The Mudcat Café TM
Thread #130560 Message #2939516
Posted By: GUEST,Shimrod
04-Jul-10 - 07:14 AM
Thread Name: BS:Facebook - Brilliant Idea for Trees!
Subject: RE: BS:Facebook - Brilliant Idea for Trees!
Such stupidity, arrogance and ignorance continues to appall me! F**king trees have been planting themselves for squillions of years without the help of green-tinged do-gooders!!! Cordon off any piece of land in Britain and it will revert to woodland. This process is called 'natural succession' and needs no human intervention (except, these days, the initial cordoning off). Where I live there are plantations from the 1970s and 1980s next to woodland that has re-generated naturally. The natural woodland is strong, vigorous and healthy whereas the spindly trees in the plantations blow down in the slightest breeze, because they have weakened root systems. Nevertheless, the local authorities have chopped down the naturally re-generated trees - and plan to chop down more. They then promise to plant more trees to replace those that they have already, or plan to, chop down! When I mentioned this to one of the culprits he said, "oh, they're just self-seeded" - a very revealing remark!

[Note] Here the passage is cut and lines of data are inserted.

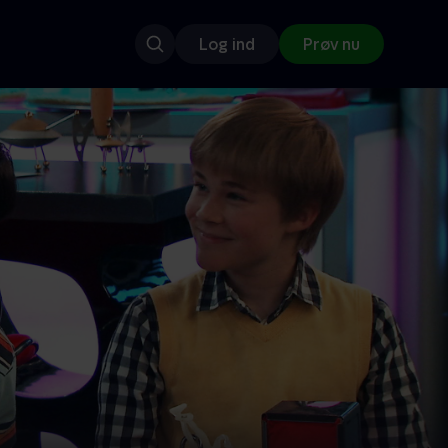
Log ind
Prøv nu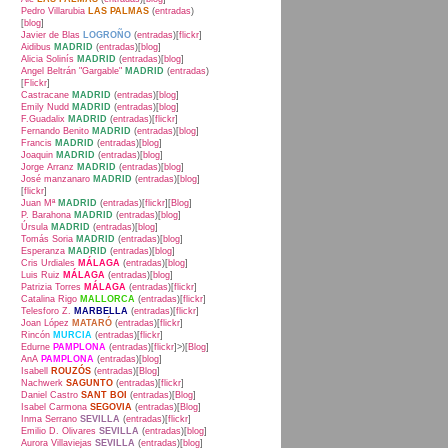
Pedro Villarubia
LAS PALMAS
(
entradas
)
[
blog
]
Javier de Blas
LOGROÑO
(
entradas
)[
flickr
]
Aidibus
MADRID
(
entradas
)[
blog
]
Alicia Solinís
MADRID
(
entradas
)[
blog
]
Angel Beltrán "Gargable"
MADRID
(
entradas
)
[
Flickr
]
Castracane
MADRID
(
entradas
)[
blog
]
Emily Nudd
MADRID
(
entradas
)[
blog
]
F.Guadalix
MADRID
(
entradas
)[
flickr
]
Fernando Benito
MADRID
(
entradas
)[
blog
]
Francis
MADRID
(
entradas
)[
blog
]
Joaquin
MADRID
(
entradas
)[
blog
]
Jorge Arranz
MADRID
(
entradas
)[
blog
]
José manzanaro
MADRID
(
entradas
)[
blog
]
[
flickr
]
Juan Mª
MADRID
(
entradas
)[
flickr
][
Blog
]
P. Barahona
MADRID
(
entradas
)[
blog
]
Úrsula
MADRID
(
entradas
)[
blog
]
Tomás Soria
MADRID
(
entradas
)[
blog
]
Esperanza
MADRID
(
entradas
)[
blog
]
Cris Urdiales
MÁLAGA
(
entradas
)[
blog
]
Luis Ruiz
MÁLAGA
(
entradas
)[
blog
]
Patrizia Torres
MÁLAGA
(
entradas
)[
flickr
]
Catalina Rigo
MALLORCA
(
entradas
)[
flickr
]
Telesforo Z.
MARBELLA
(
entradas
)[
flickr
]
Joan López
MATARÓ
(
entradas
)[
flickr
]
Rincón
MURCIA
(
entradas
)[
flickr
]
Edurne
PAMPLONA
(
entradas
)[
flickr
]>)[
Blog
]
AnA
PAMPLONA
(
entradas
)[
blog
]
Isabell
ROUZÓS
(
entradas
)[
Blog
]
Nachwerk
SAGUNTO
(
entradas
)[
flickr
]
Daniel Castro
SANT BOI
(
entradas
)[
Blog
]
Isabel Carmona
SEGOVIA
(
entradas
)[
Blog
]
Inma Serrano
SEVILLA
(
entradas
)[
flickr
]
Emilio D. Olivares
SEVILLA
(
entradas
)[
blog
]
Aurora Villaviejas
SEVILLA
(
entradas
)[
blog
]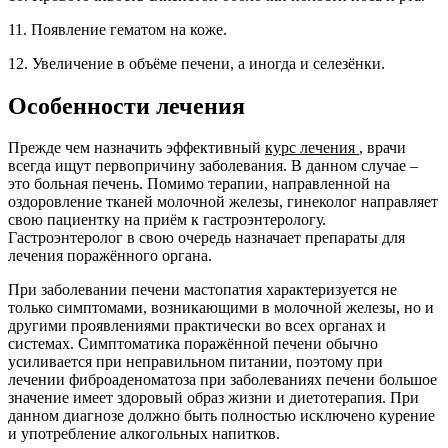
11. Появление гематом на коже.
12. Увеличение в объёме печени, а иногда и селезёнки.
Особенности лечения
Прежде чем назначить эффективный
курс лечения
, врачи
всегда ищут первопричину заболевания. В данном случае –
это больная печень. Помимо терапии, направленной на
оздоровление тканей молочной железы, гинеколог направляет
свою пациентку на приём к гастроэнтерологу.
Гастроэнтеролог в свою очередь назначает препараты для
лечения поражённого органа.
При заболевании печени мастопатия характеризуется не
только симптомами, возникающими в молочной железы, но и
другими проявлениями практически во всех органах и
системах. Симптоматика поражённой печени обычно
усиливается при неправильном питании, поэтому при
лечении фиброаденоматоза при заболеваниях печени большое
значение имеет здоровый образ жизни и диетотерапия. При
данном диагнозе должно быть полностью исключено курение
и употребление алкогольных напитков.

Plantations are usually very poor in biodiversity terms and very often replace and destroy much more biodiverse (and increasingly rare) native grassland. In addition a plantation is not, in any way, equivalent to the complex eco-system which is an ancient wood. The former bears about as much relation to the latter as a coat of whitewash does to a fresco by Michaelangelo.
In my opinion people who think that planting trees (or, God help us, 'wild flowers') is a 'good thing' are part of the problem. Evil, greedy, f**king developers promise to plant trees to 'mitigate' for their depredations ("We're going to plant some trees" is shorthand for, "we don't give a f**k!").
If you really want to increase biodiversity, venture out of your armchair and go out and really look at the world around you, and learn to identify the other living things that we share it with. Only if we really know what is in our local environment, and how it is changing over time, can we have any hope of conserving those things which make it unique.